Paranormal Activity (Oren Peli, 2009). A couple is spooked by some mild disturbances that happen during the night in their new home, a phenomenon that the woman claims has dogged her since childhood. They purchase a video camera that they can let run through the night, capturing any strange occurrences that might happen when they’re snoozing away. That’s the starting premise of writer-director Oren Peli’s debut. His stylistic approach follows the model of earlier horror sensation The Blair Witch Project in that every bit of what shows up on screen was purportedly shot by the characters themselves, presented to the audience as if it were highly disturbing found footage. The gimmick works well, and Peli clearly thought through the importance of finding understandable reasons for the terrorized to keep the camera running. The closing jolt is weirdly unsatisfying though, perhaps because prior to its arrival Peli got the most mileage out of the simplest elements, like a door slamming shut or a photograph nestled in the attic’s nest of insulation. Going for a final big scare feels almost like a betrayal of what came before.

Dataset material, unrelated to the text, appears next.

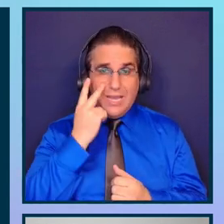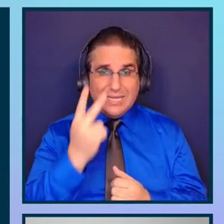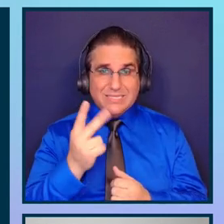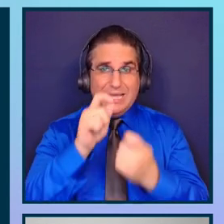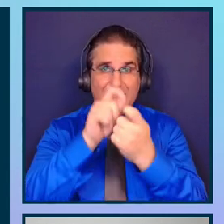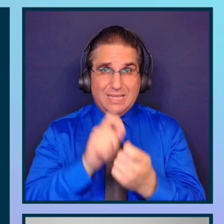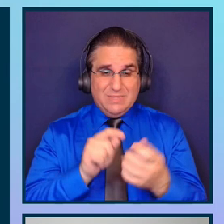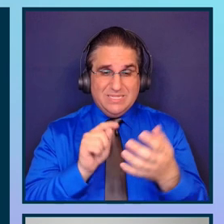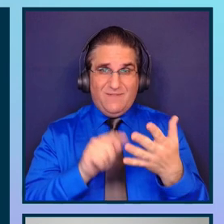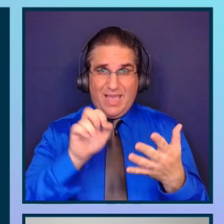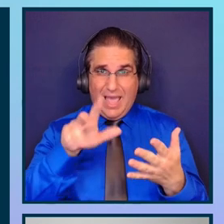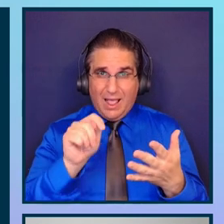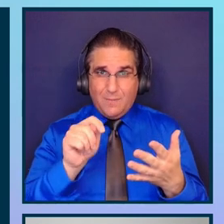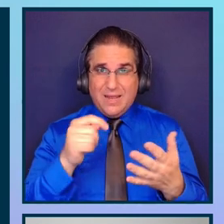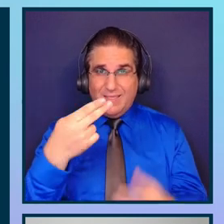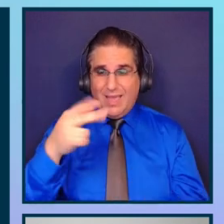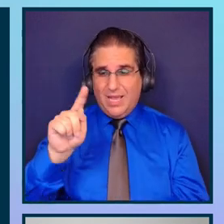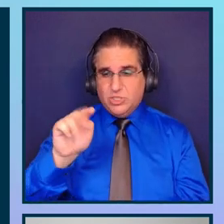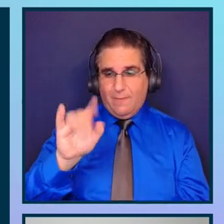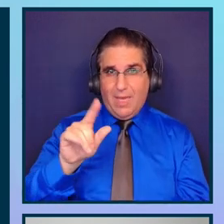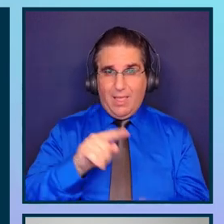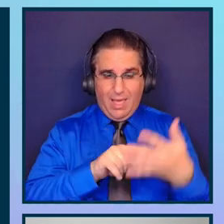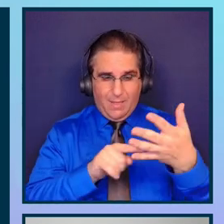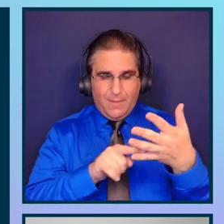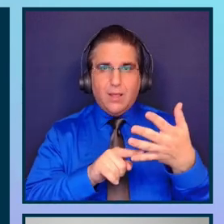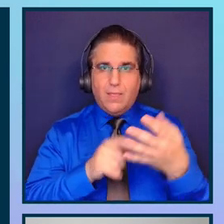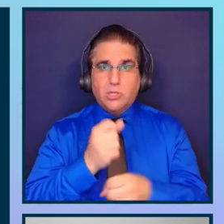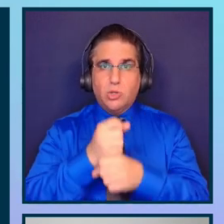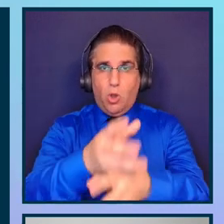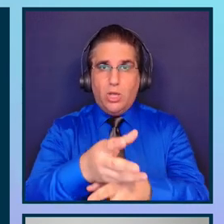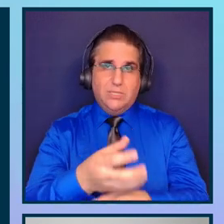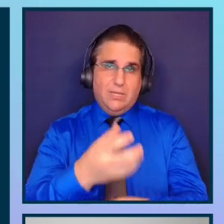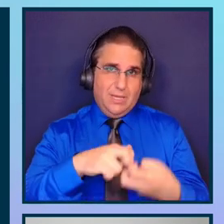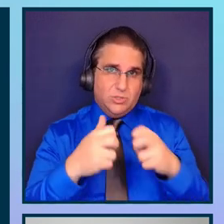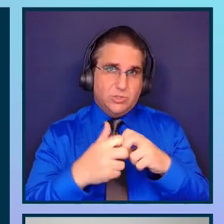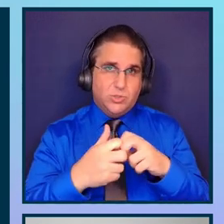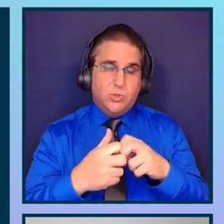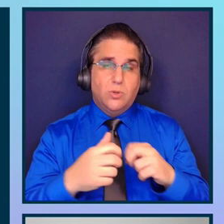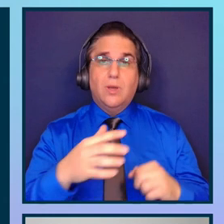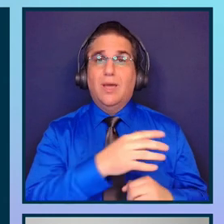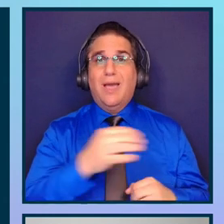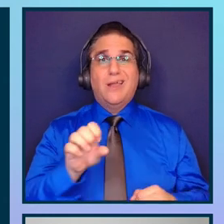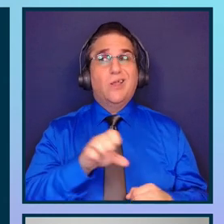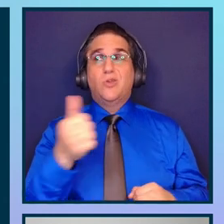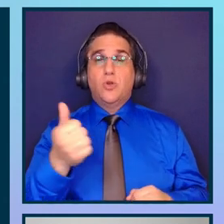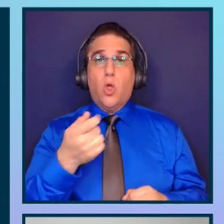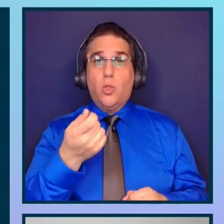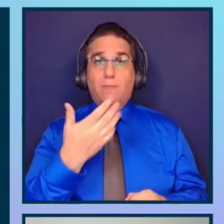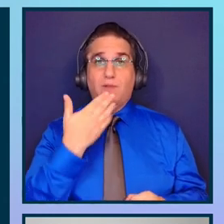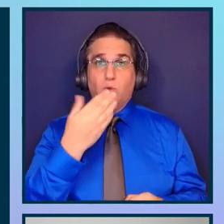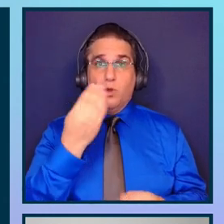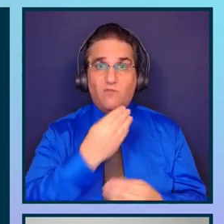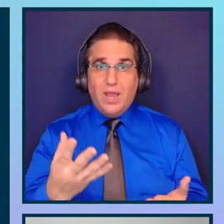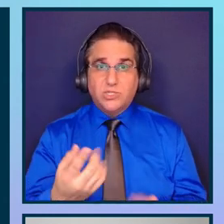element, a specific HTML element that is causing the issue. And another good information here that we didn't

Yes Man (Peyton Reed, 2008). Peyton Reed’s previous movies, while hardly masterpieces, were at least vivid with personality. Even his much-maligned and mis-marketed summer bummer The Break-Up is consistently interesting (or so it seems, since I haven’t sat and watched it start-to-finish in the manner necessary to give it a proper review). This woeful comedy, on the other hand, is a bland exercise in cranking out studio product, as indistinct as a stick of unsalted butter. Jim Carrey, who seems about ten to fifteen years too old for his character, plays a man who attends a self-help seminar and becomes convinced that he must say “yes” to any offer, possibility or question that comes his way. It’s a riff on his old massive hit Liar Liar with moody openness standing in for physical contortions. As his love interest–and there’s not much to the character beyond that–Zooey Deschanel initially seems like no one explained the nature of the movie to her. Then she starts to seem like she doesn’t care that no one explained the nature of the movie to her.
Meet John Doe (Frank Capra, 1941). I’m all for Conan O’Brien’s testimony against cynicism as a life philosophy as long as we’re still allowed to let that unique brand of negativity flavor movies. Capra’s pointed comedy is about a booming grassroots political movement that is actually being manipulated by the power structure to fortify their already iron hold over the populace. Gary Cooper plays the down-on-his-luck drifter who’s drafted to be the figurehead of the movement because he’s got the right look and “aw shucks” demeanor about him, and Barbara Stanwyck plays the tough, brassy newspaper reporter who invented him, becomes his handler and then defender. Capra mixes in his some of his patented populist cheerleading as characters rage against the machine in the noblest, most polite manner possible, but its the grumpy doomsaying that sticks (and is remarkably timely).